Novel “Sendiri” karya Tere Liye
“Lagi-lagi tentang kehilangan. Kapan kalian mau belajar dengan mudah menerima kehilangan itu?”
“Kau tahu, Bambang, di negeri ini juga ada seseorang yang kehilangan sesuatu yang sangat berharga. Dia hanya sibuk mengurus rasa sakit di hatinya, sibuk membahas kehilangannya, tapi tidak pernah menyadari bahwa dia telah menyebabkan jutaan makhluk lain kehilangan gara-gara dia.”

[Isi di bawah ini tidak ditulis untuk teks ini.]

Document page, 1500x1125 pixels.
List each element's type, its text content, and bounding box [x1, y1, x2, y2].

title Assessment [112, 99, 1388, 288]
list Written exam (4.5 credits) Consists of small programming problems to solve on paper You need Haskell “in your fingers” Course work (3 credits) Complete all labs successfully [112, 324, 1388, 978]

Bambang, seorang lelaki berusia 70 tahun, kehilangan belahan jiwanya. Awalnya, saya sempat berpikir, apa istimewanya kisah seorang pria 70 tahun yang kehilangan pasangan hidup? Bukankah itu hal yang lumrah? Secara logika, kehilangan pasangan hidup di usia senja adalah sesuatu yang wajar. Tidak ada yang istimewa untuk diceritakan. Namun, ini Tere Liye. Dia selalu memiliki cara unik untuk menghadirkan cerita yang berbeda dan istimewa.
Susi, istrinya, adalah wanita paling sempurna di semesta. Kebaikan hati dan ketulusannya membuatnya dicintai oleh semua orang—keluarga, kerabat, murid-muridnya, bahkan hewan dan tumbuh-tumbuhan. Semua merasakan kehilangan yang mendalam ketika dia pergi.
Kehilangan memang tidak memandang usia atau pemakluman. Rasa sakit karena kehilangan mampu mengubah seorang kesatria menjadi monster yang paling menakutkan, begitu pula sebaliknya.
Lantas, bagaimana jika ada mesin waktu yang dapat membawa kita kembali ke masa lalu? Mengulang pertemuan itu, menemaninya sekali lagi, mencintainya dengan cinta yang lebih sempurna. Jika kita bisa memperbaiki banyak hal, apakah kita tidak akan kehilangan lagi? Ataukah kehilangan itu akan tetap ada, hanya dalam wujud yang berbeda, mungkin lebih menyenangkan?
Apakah ada kehilangan yang belum mampu kamu relakan? Jika iya, maka buku ini bisa menjadi sahabat terbaik untuk membantu hatimu berdamai dengan rasa itu.